The next thing Anse would probably say for himself in proving that he is more

than just a shape to fill a lack is that, in a way, he transcended Addies judgment on him by actually fulfilling his promise of bringing her to Jefferson. He ventured out of his comfort zone of beliefs that roads bring misfortune and that man was made for staying to, in order to keep his word-- the very same word that Addie criticized as empty. This no way implies that Anse would be forgiven for exploiting his children in making them do most of the work. We could see though that no matter how useless Anses actions in the struggles of fire and water in the Bundrens journey, he still serves an important purpose that is easily misjudged. Samson perfectly captures Anses worth in his monologue:

"I notice how it takes a lazy man, a man that hates moving, to get set on moving once he does get started off, the same as when he was set on staying still, like it ain't the moving he hates so much as the starting and the stopping (p73)."

We could see from here that it is the starting and stopping that Anse dislikes and not the actually the event of acting. Therefore it is a misunderstanding that Anse is incapable of action. It is just that he is static in his conditions. He is resistant to constant change rather than change itself. With that said, this trait of his actually becomes valuable to the journey. That is why he is so easily convinced by Dewey Dell that they have to continue their journey to Jefferson and not bury Addie elsewhere. This is why we cannot doubt him when he says I give her my promise. Her mind is set on it (p.74). The Bundrens spirit of relentlessness could actually be derived from Anses desire to keep his word.

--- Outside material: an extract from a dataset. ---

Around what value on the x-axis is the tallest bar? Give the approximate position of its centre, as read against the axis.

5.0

The last thing that Anse would probably say in his defense is that he is a hunchback, an argumentum ad misericordiam perhaps yet still valid if we remove our pretenses. What is meant by removing our pretenses is that we should take in consideration that there are certain circumstances that Anse is not in control of just as it is not his fault that he is a hunchback. An instance that strikingly shows this is when after Addies death, Anse approaches her deathbed as Darl narrates:

Pa stands over the bed, dangle-armed, humped, motionless. He raises his hand to his head, scouring his hair, listening to the saw. He comes nearer and rubs his hand, palm and back, on his thigh and lays it on her face and then on the hump of quilt as he saw Dewy Dell do, trying to smoothe it up to the chin, but disarranging it instead. He tries to smoothe it again , clumsily his hand awkward as a claw, smoothing at the wrinkles which he made and which continue to emerge beneath his hand with perverse ubiquity, so that at last he desists, his hand falling to his side and stroking itself again, palm and back, on his thigh. (p.35)

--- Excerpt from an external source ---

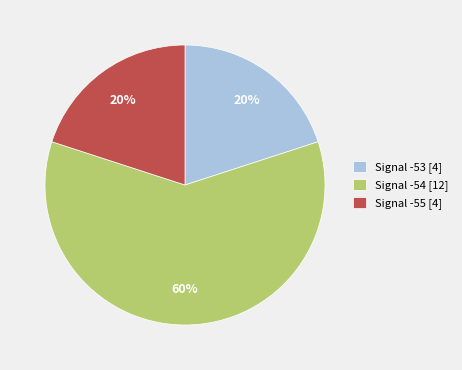

Which slice is the largest?

Signal -54 [12]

Notice how the wrinkles continue beneath his hand with perverse ubiquity. In this most rare and subtle gesture where Anses love (if any) for Addie, could be identified, the wrinkles between them could not be smoothed out. It is not a matter of attempting then for Anse. Maybe it is a matter of inadequacy in his case or even rejection in Addies case. As Anse at last desists in showing affection for Addie, maybe it is inevitable in turn that he results into showing affection only for himself.

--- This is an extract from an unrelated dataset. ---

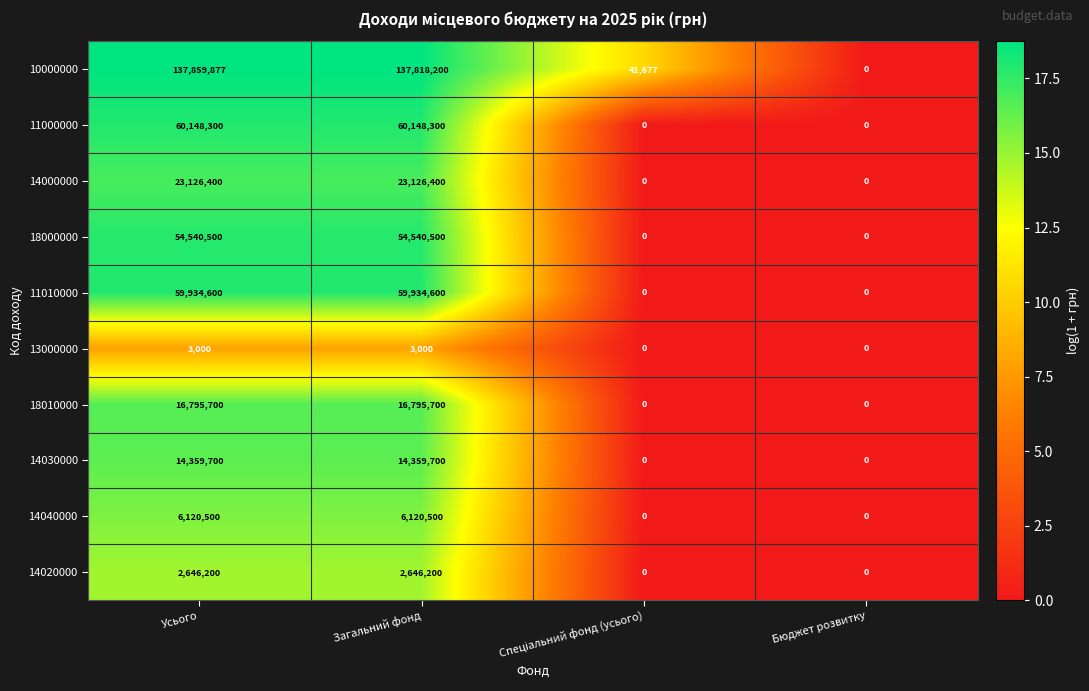

What is the difference between the highest and lowest values at Усього?

137856877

Now we have heard the apologetic of Anse, one thing is certain: The character of Anse Bunden is not readily to be judged as empty and dead as Addie in the story would say so. This is important to take note as it may detract the careless reader in concluding that the theme of the novel is actions speak louder than words when actually it is more complex than that. There is more to see than the apparent hypocrisy that Anse shows. Though there is little to be loved about him he can certainly still be loved.